GOAL OF THE EXERCISE: Copy out the data line by line exactly, from its start to the line bearing "94, 155, 185]", inclusive.

---------- INFORMATION GIVEN

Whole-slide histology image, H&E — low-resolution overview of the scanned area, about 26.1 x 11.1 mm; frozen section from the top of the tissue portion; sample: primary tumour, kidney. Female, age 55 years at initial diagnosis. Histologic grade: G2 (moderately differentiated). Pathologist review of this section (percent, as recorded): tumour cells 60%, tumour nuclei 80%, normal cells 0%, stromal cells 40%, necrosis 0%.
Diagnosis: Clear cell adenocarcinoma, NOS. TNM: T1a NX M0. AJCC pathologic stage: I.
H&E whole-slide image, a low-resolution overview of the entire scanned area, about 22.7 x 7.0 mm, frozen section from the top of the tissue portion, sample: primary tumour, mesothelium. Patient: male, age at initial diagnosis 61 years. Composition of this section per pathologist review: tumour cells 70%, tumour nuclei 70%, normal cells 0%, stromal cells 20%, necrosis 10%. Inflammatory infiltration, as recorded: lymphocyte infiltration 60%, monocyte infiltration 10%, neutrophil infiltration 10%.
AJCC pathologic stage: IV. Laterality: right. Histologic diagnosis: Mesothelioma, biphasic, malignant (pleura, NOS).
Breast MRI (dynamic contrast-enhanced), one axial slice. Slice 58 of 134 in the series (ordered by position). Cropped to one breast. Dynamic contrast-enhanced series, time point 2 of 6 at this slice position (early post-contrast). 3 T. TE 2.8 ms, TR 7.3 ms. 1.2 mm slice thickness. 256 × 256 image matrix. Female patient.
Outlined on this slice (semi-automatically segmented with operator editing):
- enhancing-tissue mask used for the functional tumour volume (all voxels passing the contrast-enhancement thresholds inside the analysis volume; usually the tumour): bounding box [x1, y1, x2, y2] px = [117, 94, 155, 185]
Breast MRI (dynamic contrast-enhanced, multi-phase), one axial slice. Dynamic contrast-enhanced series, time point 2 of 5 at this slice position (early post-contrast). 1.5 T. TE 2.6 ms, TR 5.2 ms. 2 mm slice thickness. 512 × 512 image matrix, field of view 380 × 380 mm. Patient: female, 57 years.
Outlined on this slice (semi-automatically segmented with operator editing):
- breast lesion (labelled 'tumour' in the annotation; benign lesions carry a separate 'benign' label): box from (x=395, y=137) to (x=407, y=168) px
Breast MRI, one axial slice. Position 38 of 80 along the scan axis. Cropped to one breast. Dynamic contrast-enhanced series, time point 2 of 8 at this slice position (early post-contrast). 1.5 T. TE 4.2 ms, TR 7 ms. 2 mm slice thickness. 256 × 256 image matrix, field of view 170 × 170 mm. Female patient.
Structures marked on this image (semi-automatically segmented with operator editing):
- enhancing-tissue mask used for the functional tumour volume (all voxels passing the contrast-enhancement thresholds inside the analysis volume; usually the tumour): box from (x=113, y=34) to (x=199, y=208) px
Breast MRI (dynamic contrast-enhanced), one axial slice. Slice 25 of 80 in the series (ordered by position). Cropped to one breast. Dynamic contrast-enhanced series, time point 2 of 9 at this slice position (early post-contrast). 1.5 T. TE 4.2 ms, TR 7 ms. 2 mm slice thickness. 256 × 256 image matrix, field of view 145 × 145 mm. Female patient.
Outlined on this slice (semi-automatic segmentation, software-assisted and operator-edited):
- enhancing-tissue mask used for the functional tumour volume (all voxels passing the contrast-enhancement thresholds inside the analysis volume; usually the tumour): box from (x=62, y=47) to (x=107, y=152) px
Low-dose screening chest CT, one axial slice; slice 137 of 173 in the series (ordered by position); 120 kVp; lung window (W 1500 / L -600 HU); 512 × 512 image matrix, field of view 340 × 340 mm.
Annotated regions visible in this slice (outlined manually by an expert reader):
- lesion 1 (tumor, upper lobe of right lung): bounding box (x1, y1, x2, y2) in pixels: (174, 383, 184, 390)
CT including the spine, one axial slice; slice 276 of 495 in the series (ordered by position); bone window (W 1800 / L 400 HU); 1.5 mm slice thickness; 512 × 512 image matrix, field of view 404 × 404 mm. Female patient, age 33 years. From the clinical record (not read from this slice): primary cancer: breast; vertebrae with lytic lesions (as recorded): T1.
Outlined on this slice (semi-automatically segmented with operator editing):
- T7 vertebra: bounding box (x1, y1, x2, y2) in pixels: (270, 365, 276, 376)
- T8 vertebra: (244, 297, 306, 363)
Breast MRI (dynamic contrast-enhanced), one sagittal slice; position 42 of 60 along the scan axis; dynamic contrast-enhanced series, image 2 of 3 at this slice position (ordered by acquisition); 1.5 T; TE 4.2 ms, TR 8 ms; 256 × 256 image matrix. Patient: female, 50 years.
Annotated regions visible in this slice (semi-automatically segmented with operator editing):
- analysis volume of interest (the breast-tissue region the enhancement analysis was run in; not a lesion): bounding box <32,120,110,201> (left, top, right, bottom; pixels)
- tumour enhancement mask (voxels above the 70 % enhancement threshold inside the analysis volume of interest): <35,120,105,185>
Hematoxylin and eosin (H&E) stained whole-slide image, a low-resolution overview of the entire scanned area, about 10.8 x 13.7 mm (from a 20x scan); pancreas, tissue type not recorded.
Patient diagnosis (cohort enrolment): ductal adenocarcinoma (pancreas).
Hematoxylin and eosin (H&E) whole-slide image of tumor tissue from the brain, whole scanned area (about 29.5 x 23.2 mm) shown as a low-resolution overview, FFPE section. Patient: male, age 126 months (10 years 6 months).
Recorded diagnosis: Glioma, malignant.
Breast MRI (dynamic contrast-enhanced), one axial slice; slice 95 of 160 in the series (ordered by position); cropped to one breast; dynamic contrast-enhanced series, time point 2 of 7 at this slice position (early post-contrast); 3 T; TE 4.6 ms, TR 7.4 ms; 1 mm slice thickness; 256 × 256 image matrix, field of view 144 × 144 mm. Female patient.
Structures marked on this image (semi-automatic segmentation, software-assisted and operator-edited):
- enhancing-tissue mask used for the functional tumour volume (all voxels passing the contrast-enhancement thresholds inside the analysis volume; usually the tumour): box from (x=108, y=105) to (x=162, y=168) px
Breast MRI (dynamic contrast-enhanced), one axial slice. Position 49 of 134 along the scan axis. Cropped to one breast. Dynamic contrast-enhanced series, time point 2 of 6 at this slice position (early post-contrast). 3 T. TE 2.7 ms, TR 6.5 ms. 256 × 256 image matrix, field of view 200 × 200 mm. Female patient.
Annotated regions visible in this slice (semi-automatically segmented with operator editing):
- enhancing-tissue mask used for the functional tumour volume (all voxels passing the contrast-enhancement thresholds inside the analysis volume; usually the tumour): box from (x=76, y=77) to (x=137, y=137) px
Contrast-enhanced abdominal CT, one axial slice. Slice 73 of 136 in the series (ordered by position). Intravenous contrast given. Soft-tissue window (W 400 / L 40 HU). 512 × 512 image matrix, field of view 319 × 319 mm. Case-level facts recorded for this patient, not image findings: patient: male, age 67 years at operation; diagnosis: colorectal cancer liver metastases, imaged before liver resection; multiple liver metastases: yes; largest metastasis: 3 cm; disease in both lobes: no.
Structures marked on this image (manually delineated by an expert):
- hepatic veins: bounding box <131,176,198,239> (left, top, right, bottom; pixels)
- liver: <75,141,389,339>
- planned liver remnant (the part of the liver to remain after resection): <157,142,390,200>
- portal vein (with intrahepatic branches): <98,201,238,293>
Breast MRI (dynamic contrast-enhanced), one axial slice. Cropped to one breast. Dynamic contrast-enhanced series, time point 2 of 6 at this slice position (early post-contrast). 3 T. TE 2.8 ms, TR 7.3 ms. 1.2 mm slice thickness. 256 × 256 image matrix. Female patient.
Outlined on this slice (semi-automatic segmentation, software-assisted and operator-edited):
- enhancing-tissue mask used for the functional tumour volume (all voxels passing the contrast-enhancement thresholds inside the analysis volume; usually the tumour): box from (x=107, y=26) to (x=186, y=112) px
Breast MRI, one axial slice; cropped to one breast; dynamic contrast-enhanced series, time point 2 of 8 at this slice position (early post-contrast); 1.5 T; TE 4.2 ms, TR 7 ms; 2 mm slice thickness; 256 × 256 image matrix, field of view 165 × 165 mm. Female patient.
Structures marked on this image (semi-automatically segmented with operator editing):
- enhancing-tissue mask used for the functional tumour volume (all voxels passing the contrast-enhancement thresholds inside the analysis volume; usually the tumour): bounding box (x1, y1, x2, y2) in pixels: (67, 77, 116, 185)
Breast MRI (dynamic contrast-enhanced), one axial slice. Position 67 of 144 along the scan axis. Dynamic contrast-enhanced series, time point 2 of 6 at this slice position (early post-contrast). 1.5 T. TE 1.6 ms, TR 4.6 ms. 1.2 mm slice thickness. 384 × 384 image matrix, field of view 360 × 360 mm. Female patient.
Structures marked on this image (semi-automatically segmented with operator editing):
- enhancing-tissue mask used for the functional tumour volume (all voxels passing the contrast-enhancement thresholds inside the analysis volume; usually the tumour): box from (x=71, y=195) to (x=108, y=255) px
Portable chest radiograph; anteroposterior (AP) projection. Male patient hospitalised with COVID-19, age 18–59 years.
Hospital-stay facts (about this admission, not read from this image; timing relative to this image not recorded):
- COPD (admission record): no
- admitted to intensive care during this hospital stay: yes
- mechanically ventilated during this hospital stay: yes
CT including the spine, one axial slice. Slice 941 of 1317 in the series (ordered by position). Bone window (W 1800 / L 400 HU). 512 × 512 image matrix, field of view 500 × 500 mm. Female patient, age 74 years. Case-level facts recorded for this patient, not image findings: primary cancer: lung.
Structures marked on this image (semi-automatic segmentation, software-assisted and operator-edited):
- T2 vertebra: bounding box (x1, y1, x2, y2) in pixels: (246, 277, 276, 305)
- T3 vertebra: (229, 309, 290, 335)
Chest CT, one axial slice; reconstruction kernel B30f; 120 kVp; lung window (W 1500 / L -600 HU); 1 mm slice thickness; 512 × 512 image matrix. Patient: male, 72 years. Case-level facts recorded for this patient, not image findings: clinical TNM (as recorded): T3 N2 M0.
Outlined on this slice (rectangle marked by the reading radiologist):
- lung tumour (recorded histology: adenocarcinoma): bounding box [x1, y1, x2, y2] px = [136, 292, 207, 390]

--------------------

WRITTEN RESPONSE:
Whole-slide histology image, H&E — low-resolution overview of the scanned area, about 26.1 x 11.1 mm; frozen section from the top of the tissue portion; sample: primary tumour, kidney. Female, age 55 years at initial diagnosis. Histologic grade: G2 (moderately differentiated). Pathologist review of this section (percent, as recorded): tumour cells 60%, tumour nuclei 80%, normal cells 0%, stromal cells 40%, necrosis 0%.
Diagnosis: Clear cell adenocarcinoma, NOS. TNM: T1a NX M0. AJCC pathologic stage: I.
H&E whole-slide image, a low-resolution overview of the entire scanned area, about 22.7 x 7.0 mm, frozen section from the top of the tissue portion, sample: primary tumour, mesothelium. Patient: male, age at initial diagnosis 61 years. Composition of this section per pathologist review: tumour cells 70%, tumour nuclei 70%, normal cells 0%, stromal cells 20%, necrosis 10%. Inflammatory infiltration, as recorded: lymphocyte infiltration 60%, monocyte infiltration 10%, neutrophil infiltration 10%.
AJCC pathologic stage: IV. Laterality: right. Histologic diagnosis: Mesothelioma, biphasic, malignant (pleura, NOS).
Breast MRI (dynamic contrast-enhanced), one axial slice. Slice 58 of 134 in the series (ordered by position). Cropped to one breast. Dynamic contrast-enhanced series, time point 2 of 6 at this slice position (early post-contrast). 3 T. TE 2.8 ms, TR 7.3 ms. 1.2 mm slice thickness. 256 × 256 image matrix. Female patient.
Outlined on this slice (semi-automatically segmented with operator editing):
- enhancing-tissue mask used for the functional tumour volume (all voxels passing the contrast-enhancement thresholds inside the analysis volume; usually the tumour): bounding box [x1, y1, x2, y2] px = [117, 94, 155, 185]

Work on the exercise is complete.